Sure, perhaps Gina’s forward approach is a little more self explanatory than Caitlin’s, but still the subjects are obviously on the same page. The phrase “Hot sex in your mouth” comes to mind.
A not so great example:
Gina is staring blankly into the camera whilst Caitlin is watching helplessly as Godzilla’s foot descends from above.
In an actual Godzilla movie, both of these characters would be dead and all evidence of their Photo Booth failure would have been destroyed.
Let’s be thankful for that if nothing else here people.
Rule #5) Be Ironic.
For example, this shot was found under the header “I Heart Boys”.
Appropriate, don’t you think?
Would have also fit swimmingly with “I Freaking Love You”, “Sexy”, and “Diva.”

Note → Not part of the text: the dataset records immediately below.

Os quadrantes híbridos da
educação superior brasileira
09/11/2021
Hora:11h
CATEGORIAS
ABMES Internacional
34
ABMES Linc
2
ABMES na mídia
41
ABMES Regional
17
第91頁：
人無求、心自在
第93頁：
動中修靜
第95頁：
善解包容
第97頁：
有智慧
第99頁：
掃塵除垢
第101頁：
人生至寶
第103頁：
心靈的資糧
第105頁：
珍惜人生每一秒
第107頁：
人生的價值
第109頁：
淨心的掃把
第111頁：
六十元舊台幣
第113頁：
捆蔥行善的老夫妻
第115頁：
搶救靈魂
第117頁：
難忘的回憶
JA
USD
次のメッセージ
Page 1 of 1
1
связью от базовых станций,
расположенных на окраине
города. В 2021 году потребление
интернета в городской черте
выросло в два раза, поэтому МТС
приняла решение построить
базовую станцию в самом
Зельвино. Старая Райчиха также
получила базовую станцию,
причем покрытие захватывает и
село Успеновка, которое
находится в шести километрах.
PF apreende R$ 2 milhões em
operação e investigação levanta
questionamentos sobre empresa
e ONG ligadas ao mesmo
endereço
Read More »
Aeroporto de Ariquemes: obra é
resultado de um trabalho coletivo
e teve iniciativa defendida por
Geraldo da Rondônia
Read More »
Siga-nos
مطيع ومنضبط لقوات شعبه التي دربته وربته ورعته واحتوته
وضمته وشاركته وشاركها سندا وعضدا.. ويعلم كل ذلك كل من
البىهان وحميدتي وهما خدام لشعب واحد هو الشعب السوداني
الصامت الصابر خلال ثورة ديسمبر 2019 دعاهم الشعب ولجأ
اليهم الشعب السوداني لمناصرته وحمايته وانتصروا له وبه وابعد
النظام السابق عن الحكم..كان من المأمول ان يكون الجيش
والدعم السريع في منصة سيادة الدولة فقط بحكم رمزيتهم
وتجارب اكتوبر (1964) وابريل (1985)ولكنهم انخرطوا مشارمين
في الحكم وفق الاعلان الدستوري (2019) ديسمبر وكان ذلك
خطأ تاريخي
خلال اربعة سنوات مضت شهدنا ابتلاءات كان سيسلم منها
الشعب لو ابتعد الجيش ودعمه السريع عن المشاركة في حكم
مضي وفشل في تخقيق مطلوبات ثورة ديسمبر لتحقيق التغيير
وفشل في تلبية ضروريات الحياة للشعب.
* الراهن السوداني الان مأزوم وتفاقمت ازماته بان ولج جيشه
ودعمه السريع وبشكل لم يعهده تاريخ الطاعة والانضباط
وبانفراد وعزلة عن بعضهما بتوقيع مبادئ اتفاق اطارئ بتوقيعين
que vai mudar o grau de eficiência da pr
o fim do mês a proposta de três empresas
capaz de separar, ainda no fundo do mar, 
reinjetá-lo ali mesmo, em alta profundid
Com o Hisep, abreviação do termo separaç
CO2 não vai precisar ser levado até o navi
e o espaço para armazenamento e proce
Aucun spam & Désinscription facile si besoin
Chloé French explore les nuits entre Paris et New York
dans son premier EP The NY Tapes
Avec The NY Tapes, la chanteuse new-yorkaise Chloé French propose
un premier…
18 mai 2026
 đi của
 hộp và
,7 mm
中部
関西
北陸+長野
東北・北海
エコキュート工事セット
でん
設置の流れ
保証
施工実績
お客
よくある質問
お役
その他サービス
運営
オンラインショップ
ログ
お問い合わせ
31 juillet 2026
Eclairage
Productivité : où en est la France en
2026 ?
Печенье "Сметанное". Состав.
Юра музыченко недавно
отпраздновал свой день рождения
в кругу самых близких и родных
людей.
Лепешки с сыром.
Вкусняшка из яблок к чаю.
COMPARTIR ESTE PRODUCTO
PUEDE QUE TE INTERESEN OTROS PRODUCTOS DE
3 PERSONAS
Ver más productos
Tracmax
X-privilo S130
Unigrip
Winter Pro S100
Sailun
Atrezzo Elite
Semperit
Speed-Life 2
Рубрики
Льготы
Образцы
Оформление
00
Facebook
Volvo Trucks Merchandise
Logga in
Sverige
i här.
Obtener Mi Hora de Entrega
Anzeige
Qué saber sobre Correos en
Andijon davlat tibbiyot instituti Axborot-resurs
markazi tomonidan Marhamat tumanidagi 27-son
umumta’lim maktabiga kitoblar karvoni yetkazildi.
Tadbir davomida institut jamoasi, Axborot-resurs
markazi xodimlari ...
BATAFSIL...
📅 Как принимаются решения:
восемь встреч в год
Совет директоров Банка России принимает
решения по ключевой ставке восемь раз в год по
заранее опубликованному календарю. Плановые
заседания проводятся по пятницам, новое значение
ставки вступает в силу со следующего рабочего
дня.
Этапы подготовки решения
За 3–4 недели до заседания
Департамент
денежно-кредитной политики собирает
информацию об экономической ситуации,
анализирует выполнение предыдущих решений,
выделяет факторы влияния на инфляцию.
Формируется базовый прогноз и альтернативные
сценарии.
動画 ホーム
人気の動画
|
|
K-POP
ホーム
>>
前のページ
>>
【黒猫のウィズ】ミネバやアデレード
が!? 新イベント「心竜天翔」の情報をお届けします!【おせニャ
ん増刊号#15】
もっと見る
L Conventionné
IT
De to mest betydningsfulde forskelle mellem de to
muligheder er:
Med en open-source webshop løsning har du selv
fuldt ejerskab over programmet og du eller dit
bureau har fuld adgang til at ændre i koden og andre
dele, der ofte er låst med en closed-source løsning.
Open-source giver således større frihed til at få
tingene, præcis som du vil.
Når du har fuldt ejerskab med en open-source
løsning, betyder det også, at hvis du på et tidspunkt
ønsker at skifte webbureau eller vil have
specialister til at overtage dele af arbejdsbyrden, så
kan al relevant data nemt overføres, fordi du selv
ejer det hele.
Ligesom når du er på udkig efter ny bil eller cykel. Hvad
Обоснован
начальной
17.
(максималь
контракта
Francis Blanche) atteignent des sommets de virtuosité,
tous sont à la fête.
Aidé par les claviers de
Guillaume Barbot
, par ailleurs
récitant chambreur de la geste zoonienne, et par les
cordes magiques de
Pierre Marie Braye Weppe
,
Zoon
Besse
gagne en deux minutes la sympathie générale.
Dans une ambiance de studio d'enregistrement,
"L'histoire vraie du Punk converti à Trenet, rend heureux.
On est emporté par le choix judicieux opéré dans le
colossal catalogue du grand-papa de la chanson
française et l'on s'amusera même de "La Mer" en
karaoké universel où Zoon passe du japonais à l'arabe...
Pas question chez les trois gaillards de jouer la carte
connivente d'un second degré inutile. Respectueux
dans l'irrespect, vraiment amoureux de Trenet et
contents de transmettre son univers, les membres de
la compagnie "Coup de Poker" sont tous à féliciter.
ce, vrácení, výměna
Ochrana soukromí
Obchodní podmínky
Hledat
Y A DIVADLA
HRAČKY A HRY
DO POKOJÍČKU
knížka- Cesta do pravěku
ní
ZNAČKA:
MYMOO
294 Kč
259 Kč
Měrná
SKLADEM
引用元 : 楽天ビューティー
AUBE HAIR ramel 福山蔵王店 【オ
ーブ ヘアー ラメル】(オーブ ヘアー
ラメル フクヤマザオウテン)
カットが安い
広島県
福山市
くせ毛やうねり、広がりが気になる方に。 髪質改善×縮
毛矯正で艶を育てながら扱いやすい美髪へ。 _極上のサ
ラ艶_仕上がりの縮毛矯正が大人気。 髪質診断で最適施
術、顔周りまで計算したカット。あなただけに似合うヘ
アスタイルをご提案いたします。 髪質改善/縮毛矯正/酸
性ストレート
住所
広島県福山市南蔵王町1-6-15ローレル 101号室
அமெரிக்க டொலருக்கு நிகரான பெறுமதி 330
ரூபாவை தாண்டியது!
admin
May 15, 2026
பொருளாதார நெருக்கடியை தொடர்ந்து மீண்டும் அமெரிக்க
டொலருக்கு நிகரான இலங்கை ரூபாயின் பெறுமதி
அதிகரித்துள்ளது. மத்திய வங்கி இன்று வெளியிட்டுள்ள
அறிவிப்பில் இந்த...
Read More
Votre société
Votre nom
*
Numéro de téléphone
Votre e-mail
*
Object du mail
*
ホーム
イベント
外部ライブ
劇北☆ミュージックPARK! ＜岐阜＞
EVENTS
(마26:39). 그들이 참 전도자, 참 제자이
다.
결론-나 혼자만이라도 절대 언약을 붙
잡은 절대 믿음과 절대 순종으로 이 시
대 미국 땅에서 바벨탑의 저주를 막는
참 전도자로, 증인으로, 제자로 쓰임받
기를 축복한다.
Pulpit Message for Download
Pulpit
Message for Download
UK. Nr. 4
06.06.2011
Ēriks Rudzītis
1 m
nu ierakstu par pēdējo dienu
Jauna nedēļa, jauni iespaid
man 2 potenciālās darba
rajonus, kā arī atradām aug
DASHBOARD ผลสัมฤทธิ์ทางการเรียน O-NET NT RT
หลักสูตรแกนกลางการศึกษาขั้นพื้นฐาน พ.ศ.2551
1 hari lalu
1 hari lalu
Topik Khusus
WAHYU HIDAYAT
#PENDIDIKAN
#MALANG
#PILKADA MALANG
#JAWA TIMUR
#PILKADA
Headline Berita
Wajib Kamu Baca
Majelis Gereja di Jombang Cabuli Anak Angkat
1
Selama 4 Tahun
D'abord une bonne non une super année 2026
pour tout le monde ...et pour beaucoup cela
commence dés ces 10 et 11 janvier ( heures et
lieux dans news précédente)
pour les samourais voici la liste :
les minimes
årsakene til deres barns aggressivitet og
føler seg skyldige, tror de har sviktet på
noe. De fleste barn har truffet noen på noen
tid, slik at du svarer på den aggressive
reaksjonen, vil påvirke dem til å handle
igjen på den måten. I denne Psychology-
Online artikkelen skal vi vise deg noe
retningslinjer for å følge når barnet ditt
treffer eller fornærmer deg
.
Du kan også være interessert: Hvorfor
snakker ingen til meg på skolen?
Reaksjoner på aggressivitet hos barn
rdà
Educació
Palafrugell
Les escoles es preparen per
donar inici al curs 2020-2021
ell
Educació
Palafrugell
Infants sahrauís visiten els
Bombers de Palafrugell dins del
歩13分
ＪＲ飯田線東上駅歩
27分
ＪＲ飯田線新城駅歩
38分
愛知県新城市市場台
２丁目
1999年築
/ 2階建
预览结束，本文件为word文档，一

When you look back on these pictures and notice the ludicrous phrase at the top of the strip, the shock and realization that will follow upon seeing this picture will bring the laughs a thousand fold.
I know what I am doing here, trust me.
Rule #6) Be Creative.
Choose an unexpected motivation.
Pretend you’re; looking up at Godzilla, newly escaped mental patients, in a super model documentary hour, posing for Playboy, with cannibalistic tendencies. Whatever the case may be, make it interesting, otherwise the pictures will just end up in a landfill someday because you saw no reason to keep them, and that is just effing sad.
And look at how successfully this group of shots showcased the subjects’ collective cleavage. Truly remarkable and unintended positive to the shot, if I do say so myself. Go Gina.
Rule #7) Variety is the Spice of the Photo Booth’s life.
It is your duty as a Photo Booth Patron to come back for more with a penchant for the absurd and a good friend at your side.
A good Photo Booth outcome is worth well over its weight in gold and if done correctly, makes you look fun as hell.
Because you’d have to be to pull faces like these.